Inhibition of GSK3β does not alter number of dedifferentiating Müller glia. Zebrafish larvae were exposed to intense-light at 6 dpf and incubated in BrdU with either DMSO as a vehicle control or 1-azakenpaullone from 0 to 3 dpl. (A, B) Light-lesioned fish treated with DMSO or 1-azakenpaullone from 0 to 3 dpl had no difference in the number of BrdU-positive cells in the INL and in the ONL. (C) Zebrafish that did not have a light lesion were soaked in 2.5 μM 1-azakenpaullone from 6 to 8 dpf to test whether it was sufficient to induce Müller glial proliferation in the absence of a lesion. We saw no PCNA or BrdU-positive nuclei in unlesioned fish.
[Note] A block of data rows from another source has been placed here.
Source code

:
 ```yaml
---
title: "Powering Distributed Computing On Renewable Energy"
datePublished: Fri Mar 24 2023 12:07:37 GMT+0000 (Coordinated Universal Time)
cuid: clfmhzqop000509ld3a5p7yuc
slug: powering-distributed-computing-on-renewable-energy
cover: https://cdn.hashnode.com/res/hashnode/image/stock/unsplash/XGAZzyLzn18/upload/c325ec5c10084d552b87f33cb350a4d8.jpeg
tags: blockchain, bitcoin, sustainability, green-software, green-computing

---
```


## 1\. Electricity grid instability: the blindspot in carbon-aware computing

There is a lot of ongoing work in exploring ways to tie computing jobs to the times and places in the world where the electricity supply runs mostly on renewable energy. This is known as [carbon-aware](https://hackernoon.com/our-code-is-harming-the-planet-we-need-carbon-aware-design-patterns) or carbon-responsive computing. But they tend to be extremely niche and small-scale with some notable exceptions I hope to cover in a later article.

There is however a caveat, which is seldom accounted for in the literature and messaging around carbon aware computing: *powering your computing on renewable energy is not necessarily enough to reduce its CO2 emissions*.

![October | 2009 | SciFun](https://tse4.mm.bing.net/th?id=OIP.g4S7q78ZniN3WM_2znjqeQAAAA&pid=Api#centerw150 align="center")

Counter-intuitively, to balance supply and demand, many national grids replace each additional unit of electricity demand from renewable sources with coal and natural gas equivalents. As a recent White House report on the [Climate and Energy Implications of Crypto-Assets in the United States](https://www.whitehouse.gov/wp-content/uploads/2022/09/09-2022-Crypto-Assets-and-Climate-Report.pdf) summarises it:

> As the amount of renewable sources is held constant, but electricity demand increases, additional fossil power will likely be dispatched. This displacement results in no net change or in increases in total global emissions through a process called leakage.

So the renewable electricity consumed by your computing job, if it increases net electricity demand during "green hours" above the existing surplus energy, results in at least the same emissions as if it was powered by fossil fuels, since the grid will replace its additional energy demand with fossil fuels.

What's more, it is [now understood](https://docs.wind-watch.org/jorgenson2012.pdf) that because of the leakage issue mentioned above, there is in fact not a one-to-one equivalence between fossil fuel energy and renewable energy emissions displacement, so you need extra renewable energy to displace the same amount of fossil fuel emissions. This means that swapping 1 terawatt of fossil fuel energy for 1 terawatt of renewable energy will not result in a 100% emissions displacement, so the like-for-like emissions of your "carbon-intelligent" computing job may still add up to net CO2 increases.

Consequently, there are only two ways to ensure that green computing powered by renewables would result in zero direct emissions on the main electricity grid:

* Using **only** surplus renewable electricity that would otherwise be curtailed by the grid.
Scale Bar = 100 μm.

Figure 10

Inhibition of GSK3β results in delayed loss of proliferative Müller glia.Tg(gfap:GFP)^mi2002 zebrafish larvae were exposed to intense-light at 6 dpf and incubated in BrdU with either DMSO as a vehicle control or 1-azakenpaullone from 1 to 5 dpl or 3 to 5 dpl. (A) Light-lesioned fish treated with DMSO from 1 to 5 dpl have BrdU-positive cells in the INL and in the ONL, and a normal distribution of GFP-labeled Müller glia in the INL. (B) In light-lesioned fish treated with 1-azakenpaullone from 1 to 5 dpl, BrdU-positive cells are only in the ONL, with few-to-none in the INL. Additionally, fewer GFP-labeled Müller glia are present compared to controls (see results). (C) Light-lesioned zebrafish treated with BrdU from 1 to 5 dpl and 1-azakenpaullone from 3 to 5 dpl also have few or no BrdU-positive cells in the INL and the number of Müller glia is reduced. (D, E) High magnification views of BrdU-positive GFP-positive cells that accumulated in the ONL at 3 dpl. (D) In fish treated with DMSO from 0 to 3 dpl, clusters of GFP-positive, BrdU-positive Müller glia and their progeny are distributed between both the ONL and the INL (dotted line indicates the outer plexiform layer separating the ONL and the INL). Arrows indicate the GFP-labeled basal processes of radial Müller glia. (E) In fish treated with 2.5 μM 1-azakenpaullone from 0 to 3 dpl, most of the BrdU-positive GFP-positive cells are in the ONL, and the radial processes of Müller glia are absent. Scale bar: A-C, 100 μm; D, E, 20 μm.